Non sono la indiscutibile bellezza, né l’impenetrabilità dello sguardo, né la incalzante pronuncia siracusana, nonostante gli anni trascorsi in Piemonte che ce la rendono affascinante e cara.
Ma il fatto che in conferenza stampa a Palazzo Chigi, accanto al primo ministro Giuseppe Conte, che, in ossequio al vangelo boldriniano, l’aveva appena chiamata “ministra”, Lucia Azzolina ha detto di se stessa: “ministro”. “Come ministro dell’Istruzione io spero” ha detto, proprio così, come ministro.
Verificate da soli nel video qua sotto, al minuto 1,24. Sentite come lo scandisce bene, con quella sua bella voce un po’ aspra.
Una ventata d’aria fresca, nel clima da Concilio di Trento che ammorba i giornali nell’era post Boldrini.
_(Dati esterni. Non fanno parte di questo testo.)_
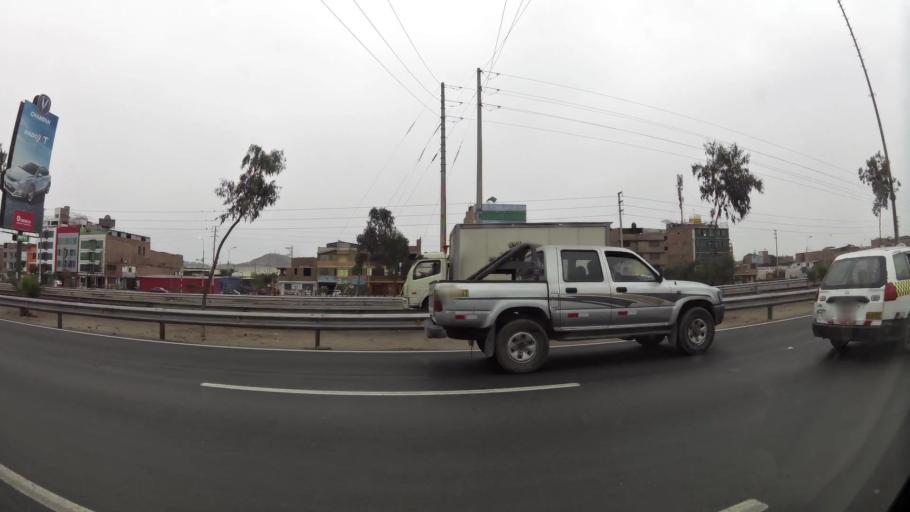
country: PE
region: Lima
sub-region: Lima
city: Surco
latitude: -12.1770
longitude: -76.9771
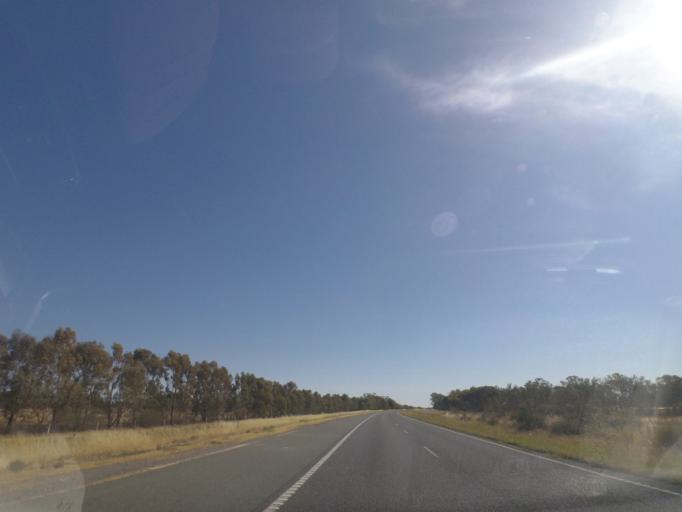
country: AU
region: Victoria
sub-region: Greater Shepparton
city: Shepparton
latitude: -36.6596
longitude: 145.2808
Molti l’hanno già dimenticata e rimossa, insieme col ricordo dei voti che ha fatto perdere alla sinistra. Eppure Laura Boldrini resterà sempre nella memoria di chi ha a cuore sinistra e libertà di stampa. Come? La vicenda fa ancora male adesso, sette anni dopo.
Poi fece anche aprire la Camera nel mese d’agosto per far passare una legge sul femminicidio. Un mese dopo sarebe stato uguale. Certo il numero dei delitti contro le donne, noti da prima che lei nascesse come omicidio o più precisamente uxoricidio, non è calato per effetto del passaggio dal latino al volgarissimo padan-meridionale femmina (fumna in piemontese, fimmina in siciliano). Uno scadimento di gusto e di tono che solo i figli e i nipoti del ’68 possono avere concepito.
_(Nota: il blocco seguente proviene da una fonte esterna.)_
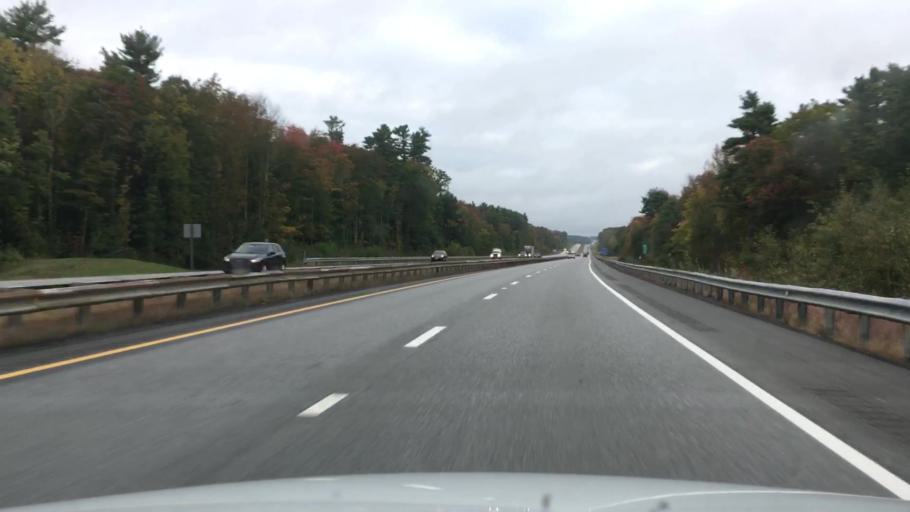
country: US
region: Maine
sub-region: Cumberland County
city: Cumberland Center
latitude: 43.7675
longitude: -70.3122
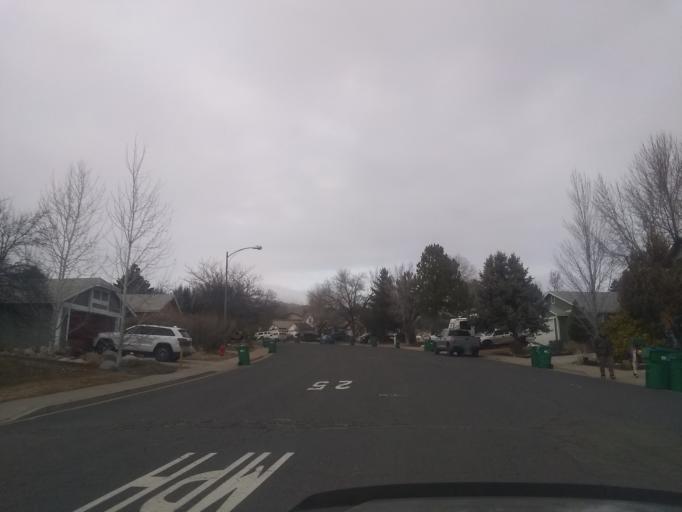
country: US
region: Nevada
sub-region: Washoe County
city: Mogul
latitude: 39.5235
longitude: -119.8844
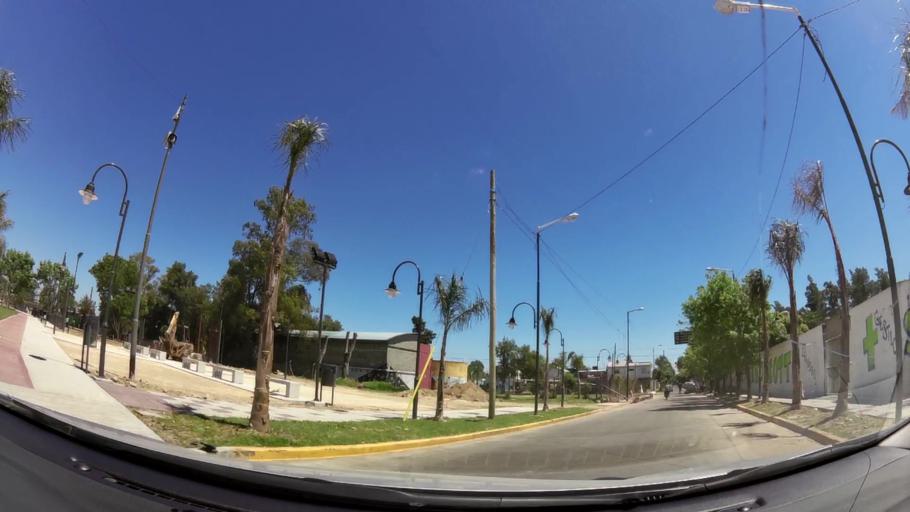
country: AR
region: Buenos Aires
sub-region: Partido de Tigre
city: Tigre
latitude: -34.4562
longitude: -58.5536
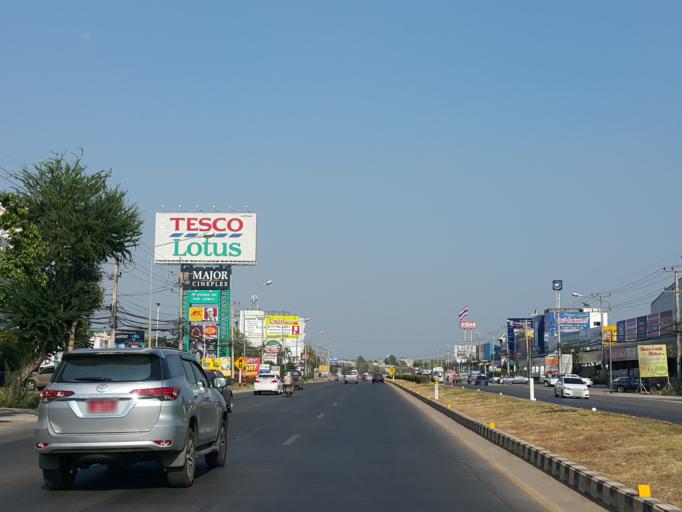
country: TH
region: Phitsanulok
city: Phitsanulok
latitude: 16.8174
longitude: 100.2991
Solo Silvia Truzzi sul Fatto ha avuto l’ardire di criticarla ferocemente.
L’impatto di maggiore portata della permanenza di Laura Boldrini nella terza carica dello Stato è proprio quello sulla lingua italiana. Da lei infatti ha preso impulso l’ipocrita e pseudo femminista uso di girare in finale a parole che definiscono mestieri che furono per secoli riservati agli uomini e pertanto parole di genere maschile.
Qui i giornali hanno dato il meglio, nel rifiuto del senso del ridicolo. Così sindaco è diventato sindaca, ministro ministra, assessore assessora, avvocato avvocata e via via. Ancora non siamo arrivati a definire il giornalista uomo “giornalisto”, il callista callisto, il prete, con l’ambigua finale in e, preto.
Ma prima o poi il MeToo ci chiederà il cambio di finale. Mentre i callisti vivranno tranquilli, almeno fino a quando uno o peggio una di loro non entrerà in politica.
Probabilmente ci sono delle donne di buon senso che si vergognano un po’. Avvocato è avvocato quale che sia il genere di appartenenza, per anni si diceva avvocatessa, come professoressa (e non professora).
Il top di questa farsa si è avuto, proprio al Ministero dell’istruzione, ai tempi di Valeria Fedeli. A un incauto giornalista che le si rivolse chiamandola ministro la Fedeli replicò piccata: “Mi può chiamare ministra?”. Risultò che non aveva la licenza di scuola superiore, altro che la laurea. Ma questo non vuol dire perché è il bello della democrazia rispetto alla oligarchia aristocratica del passato.
Ora Lucia Azzolina, che ha la laurea e anche di più, ha raddrizzato le cose. Mi vien quasi da votare grillino, non fosse che poi penso a Vito Crimi e mi passa.